The Bakkers' spectacular late-1980s crash-and-burn, brought about by highly-publicized sex and finance scandals, was spun by the media into a cautionary tale of greed, corruption and the dangers of too much mascara.  And of course, it was the undeniably-unusual Tammy Faye who unjustly bore the vicious brunt of the press and the late night comedy shows, an all-too-easy target thanks to her heavy clown make-up, kitschy clothes and full-throated pop/gospel singing (not to mention her propensity for puppets!).  From the vantage point of 2021, Tammy Faye's downfall at the hands of her snake-of-a-husband, and the gleeful way the world mocked her tears, seems more than a little sexist.

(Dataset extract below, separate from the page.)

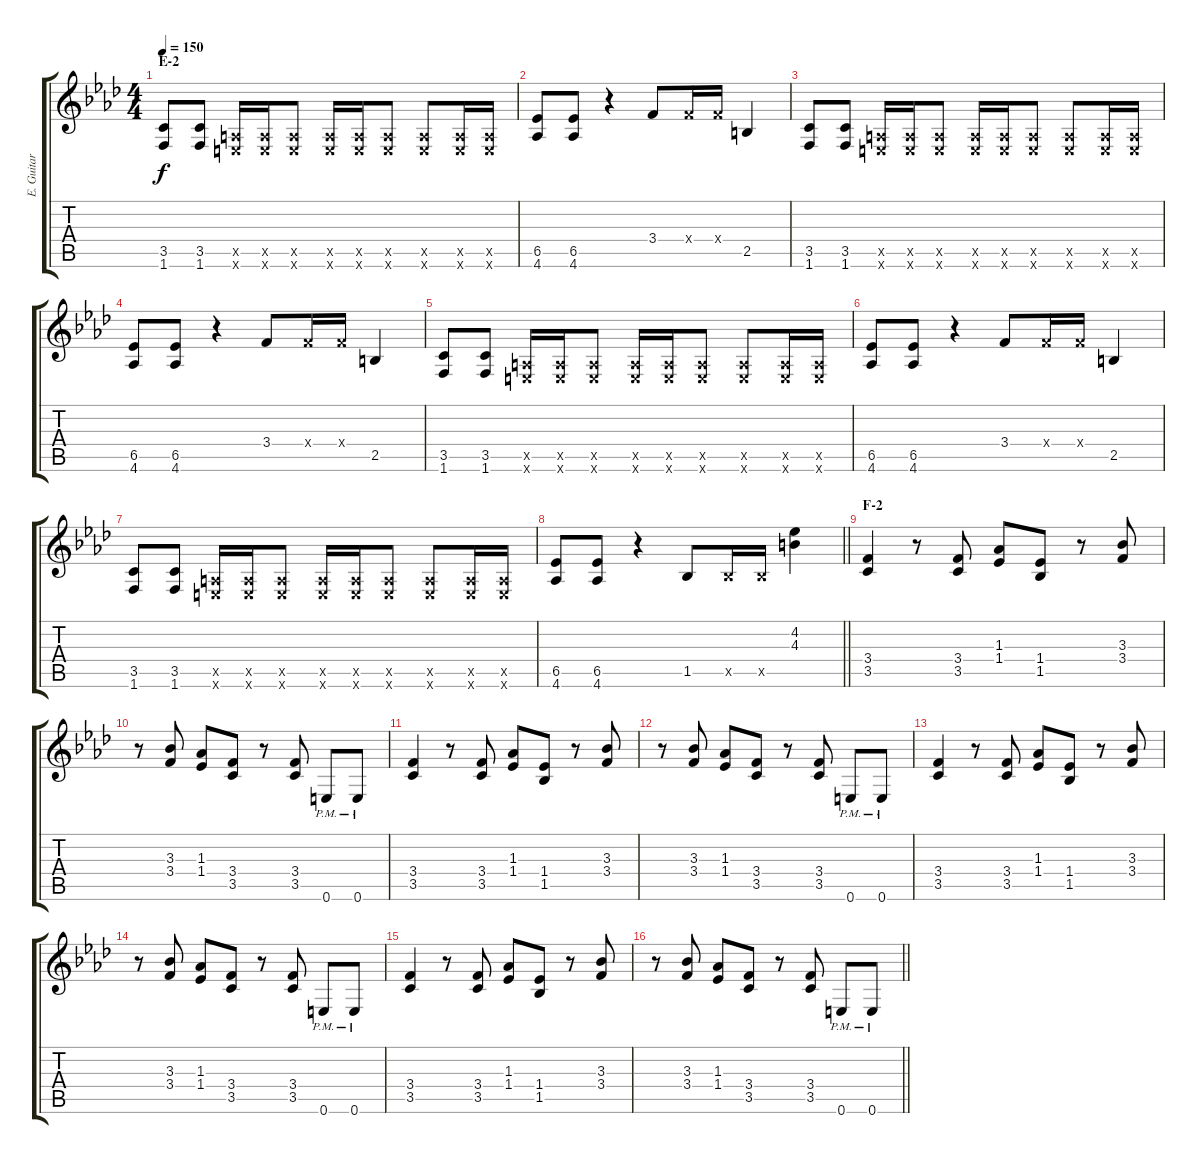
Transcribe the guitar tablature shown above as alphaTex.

While it would be easy to portray Tammy Faye as a campy caricature (since she herself always verged on self-parody), THE EYES OF TAMMY FAYE makes the shrewd decision to play it all (well, mostly all) straight, despite the fact that it's directed by comedian/filmmaker Michael Showalter, whom one could reasonably expect to treat the story like kooky kitsch.   The film takes the stance that Tammy Faye (and to a lesser extent, her husband Jim), more than three decades after their fall from grace, don't need to be mocked - they need to be understood.

While Andrew Garfield is convincing as the charisma-free Jim Bakker (exactly how DID this blank slate of a person become such a beloved TV personality?), and Vincent D'Onofrio is frighteningly well-cast as the creepy Godfather of Televangelists, Jerry Falwell, this is Tammy Faye's story, and most of all, the film is a showcase for the incredible performance of Jessica Chastain, whose journey into the "uncanny valley" as Tammy Faye is so deeply spot-on that it becomes almost impossible to separate her from the real-life Tammy Faye, especially when the film plunges into the ultra-tacky '80s and the emotions, along with the shoulder pads, are stretched to epic proportions. And the Oscar-nominated actress even manages to bring out Tammy Faye's humanity and innate goodness, especially as she becomes an ally for the LGBTQ community and an outspoken advocate for AIDS awareness, which was unheard of behavior for a Christian televangelist in the Reagan '80s.  It's a performance both astonishing and unsettling.  Sort of like Tammy Faye herself.

As a film, THE EYES OF TAMMY FAYE is no great shakes. It's too conventional and predictably structured to truly transcend the tawdry scandal of its source material (unlike, say, the 2017 film, I, TONYA).  It often has the feel of a very good TV-movie - easy to watch, but not roof-shaking.  An edgier director could have taken this to a darker and more revealing place (paging Todd Solondz!).  But see it for the amazing Jessica Chastain, and while you may not walk away loving Tammy Faye, you may be surprised to realize she was a real person and not just a Maybelline maniac.